To get a crunchier crust, just before you put the bread in the oven chuck a mug of boiling water onto the oven floor (best if it’s clean first!) and let the steam do the work – it will also help the bread to rise that little bit more.
You can use wholemeal flour, half-and-half, granary flour, etc. but plain white rises so easily, you’re giving yourself the best chance if this is your first attempt. There’s no better feeling than producing your first perfect loaf.
Puddings (desserts if you want to be posh) are a great way to use up lots of fruit during a glut, and if it’s down to bits and pieces it’s surprising what a variety of different fruits combine happily in one of the basic recipes.
The illustration I give is just me using what was available on the day – a classic summer pudding usually has blackcurrants or redcurrants in it but can contain any combination of soft fruits that you can get your hands on.

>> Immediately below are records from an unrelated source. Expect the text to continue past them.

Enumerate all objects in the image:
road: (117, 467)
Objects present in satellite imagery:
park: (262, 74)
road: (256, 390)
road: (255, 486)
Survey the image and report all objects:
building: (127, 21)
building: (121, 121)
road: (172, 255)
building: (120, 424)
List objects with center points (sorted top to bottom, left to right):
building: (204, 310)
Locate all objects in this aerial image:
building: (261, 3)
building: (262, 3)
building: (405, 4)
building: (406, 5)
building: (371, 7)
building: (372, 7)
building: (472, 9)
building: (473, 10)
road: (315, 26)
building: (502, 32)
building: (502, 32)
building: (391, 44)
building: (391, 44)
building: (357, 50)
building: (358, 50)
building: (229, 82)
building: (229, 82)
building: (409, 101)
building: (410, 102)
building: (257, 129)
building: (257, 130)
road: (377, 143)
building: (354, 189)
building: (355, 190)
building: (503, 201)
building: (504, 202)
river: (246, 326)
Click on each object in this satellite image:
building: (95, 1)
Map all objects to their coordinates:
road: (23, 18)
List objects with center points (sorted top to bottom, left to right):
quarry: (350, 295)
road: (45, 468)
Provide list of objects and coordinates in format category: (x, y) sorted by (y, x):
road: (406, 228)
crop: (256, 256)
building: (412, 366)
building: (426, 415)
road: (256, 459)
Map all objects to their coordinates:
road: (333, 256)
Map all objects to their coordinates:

|Large ripe strawberries||x 10|
|Peaches, stone & skins removed||x 2|
|Sugar, to taste||approx||3||tablespoons|
Stew the fruit with the sugar in a saucepan until soft & mushy (about 5-10 minutes). You can add a little orange zest as well to give the pudding more zing. Meanwhile, slice some bread (plain white soaks up the juices best). You can use up slightly stale bread so long as it still has enough bend in it – you’re aiming at toast-thickness slices with the crusts trimmed off. Line the base and sides of a puddfing basin with the bread. Pour in the stewed fruit whilst still hot, and add a ‘lid’ of sliced bread. Sit a plate on top of this, and a weight on top of the plate. When cool enough, put the whole thing in the fridge and leave for at least two hours. To serve, turn out onto a large plate and slice. The whole thing should be surprisingly firm, and the bread soaked with the fruits’ juices.
Just the same method as above, but in this I used 3 eating apples, 2 pears (all windfalls to use up) and a small bowl of foraged blackberries. Stewing took a little longer to soften the apples. I also added a half teaspoon of powdered mixed spice. We admired this one particularly for the lovely purple-red colour.
Stew any combination of fruit in the same way as for ‘puddings’ above. Everybody has their own way of making pancakes – whilst still hot, spoon a line of stewed fruit onto each pancake, roll it into a ‘wrap’, dust with a little icing sugar and serve hot or cold with a dollop of creme fraiche, cream, ice cream, or just on its own.
For the crumble mix: -
|Plain white flour||6||oz|
|Unsalted butter or ‘Stork’||3||oz|
Stew your choice of fruits until soft & mushy. Whilst you’re waiting, put the flour in a mixing bowl, chop the butter or marge into chunks and rub it into the flour with your fingertips until it all looks like breadcrumbs. Stir in the sugar. Place the stewed fruit into an ovenproof dish and top it with the crumble mix, flattening it off gently. Transfer to a preheated oven (medium temperature, e.g. fan oven 170°C) for 30-35 minutes, until golden.
The classic combination is apple & blackberry, but do experiment – for instance, raspberry in a crumble is particularly delicious. If you want to try rhubarb, it may require a little extra sugar, and becomes a gastronomic delight if you add the juice and zest of an orange.